Dans les champs du Haut-Rhin, l’asperge n’est pas simplement un légume printanier. Pour Clarisse, une femme de trente-cinq ans, et sa fille Pauline, elle incarne une histoire familiale qui s’étire à travers les années.
Depuis des décennies, chaque matin se déroule sous le ciel alsacien avec précision. Les mains de Clarisse, plongées dans la terre, cherchent les tiges fragiles qu’elle cultive avec une patience inébranlable. « L’asperge casse comme du verre », rappelle-t-elle, mais chaque geste est une promesse de qualité. Le rhizome, enfoui à 20 à 25 centimètres, prend trois ans avant de commencer à produire.
La récolte exige une attention extrême : les tiges doivent mesurer entre 22 et 24 centimètres pour être commercialisées. Trop courte ou trop fragile, elles sont rejetées. Une fois cueillies, elles subissent un choc thermique dans de l’eau à deux degrés Celsius afin de conserver leur fraîcheur.

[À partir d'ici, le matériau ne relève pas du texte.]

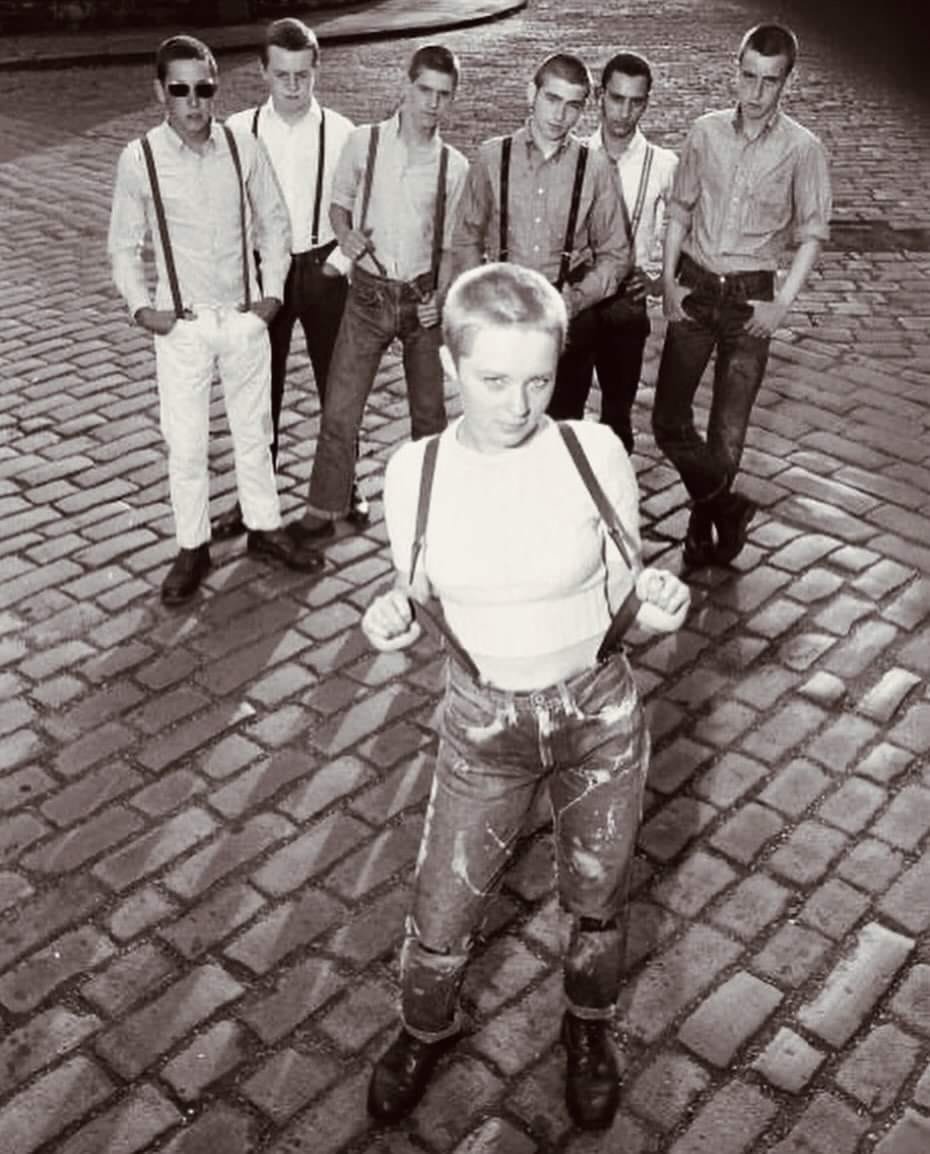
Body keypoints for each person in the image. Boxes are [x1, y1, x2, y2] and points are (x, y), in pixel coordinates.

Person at [361, 263, 690, 1130]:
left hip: (598, 717)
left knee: (599, 892)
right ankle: (423, 1027)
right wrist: (391, 621)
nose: (519, 403)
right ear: (450, 361)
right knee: (443, 905)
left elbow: (628, 597)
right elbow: (421, 598)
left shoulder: (594, 452)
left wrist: (656, 610)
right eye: (494, 379)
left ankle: (588, 1027)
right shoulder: (414, 474)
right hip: (484, 724)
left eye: (539, 378)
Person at [108, 34, 323, 605]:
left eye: (204, 88)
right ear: (161, 92)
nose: (194, 101)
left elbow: (274, 222)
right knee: (185, 443)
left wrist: (271, 297)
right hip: (181, 325)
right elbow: (123, 245)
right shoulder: (140, 158)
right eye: (180, 90)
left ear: (216, 89)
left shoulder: (241, 146)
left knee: (256, 432)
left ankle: (264, 527)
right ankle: (192, 544)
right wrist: (141, 308)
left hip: (243, 318)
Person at [652, 23, 831, 567]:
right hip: (697, 288)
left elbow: (812, 234)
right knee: (667, 420)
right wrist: (667, 281)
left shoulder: (803, 149)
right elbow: (679, 208)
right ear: (737, 69)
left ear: (786, 83)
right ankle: (727, 505)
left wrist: (782, 305)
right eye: (748, 77)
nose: (755, 93)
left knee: (728, 428)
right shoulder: (705, 132)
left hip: (753, 298)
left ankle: (704, 526)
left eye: (769, 82)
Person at [287, 44, 468, 544]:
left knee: (429, 416)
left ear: (452, 100)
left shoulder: (454, 167)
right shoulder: (364, 144)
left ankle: (429, 517)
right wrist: (344, 234)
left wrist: (443, 296)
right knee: (341, 409)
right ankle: (324, 507)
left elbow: (452, 248)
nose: (432, 104)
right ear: (405, 86)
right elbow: (339, 206)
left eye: (443, 95)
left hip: (421, 302)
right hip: (366, 298)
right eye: (424, 90)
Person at [213, 17, 368, 542]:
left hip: (323, 265)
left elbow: (360, 210)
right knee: (258, 390)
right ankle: (253, 494)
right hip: (264, 272)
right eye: (282, 75)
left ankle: (344, 487)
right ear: (263, 72)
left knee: (338, 387)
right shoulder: (239, 129)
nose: (294, 86)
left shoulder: (343, 131)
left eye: (303, 74)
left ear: (317, 69)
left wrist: (338, 266)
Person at [451, 51, 629, 423]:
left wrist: (577, 298)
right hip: (500, 315)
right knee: (499, 424)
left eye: (572, 105)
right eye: (552, 99)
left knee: (560, 427)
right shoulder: (491, 157)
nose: (559, 115)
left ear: (583, 110)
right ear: (531, 93)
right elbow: (467, 236)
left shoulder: (596, 168)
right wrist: (478, 297)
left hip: (566, 321)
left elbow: (616, 253)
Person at [581, 51, 678, 454]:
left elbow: (681, 227)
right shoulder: (577, 154)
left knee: (618, 417)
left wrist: (659, 279)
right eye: (616, 98)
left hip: (626, 304)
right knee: (564, 411)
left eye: (635, 101)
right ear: (600, 96)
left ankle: (615, 505)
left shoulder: (663, 163)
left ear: (646, 102)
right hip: (579, 299)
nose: (624, 111)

Pauline, qui a pris le relais avec une vision moderne, adapte l’exploitation aux attentes des consommateurs d’aujourd’hui. « Les jeunes cherchent des légumes prêts à cuisiner », explique-t-elle en décrivant comment les machines d’épluchage permettent de préserver la qualité tout en simplifiant la préparation.
Cette transmission n’est pas uniquement une question agricole : le petit-fils de Clarisse, fasciné par les gestes du métier et les tracteurs à pédales, observe ses grands-parents dans leurs champs. Pour lui, l’asperge est un symbole d’une famille qui ne laisse jamais la terre s’éloigner.
Dans cette histoire alsacienne, chaque tige fragile rappelle que le savoir-faire se transmet, pas comme une simple culture, mais comme une promesse de résilience pour les générations à venir.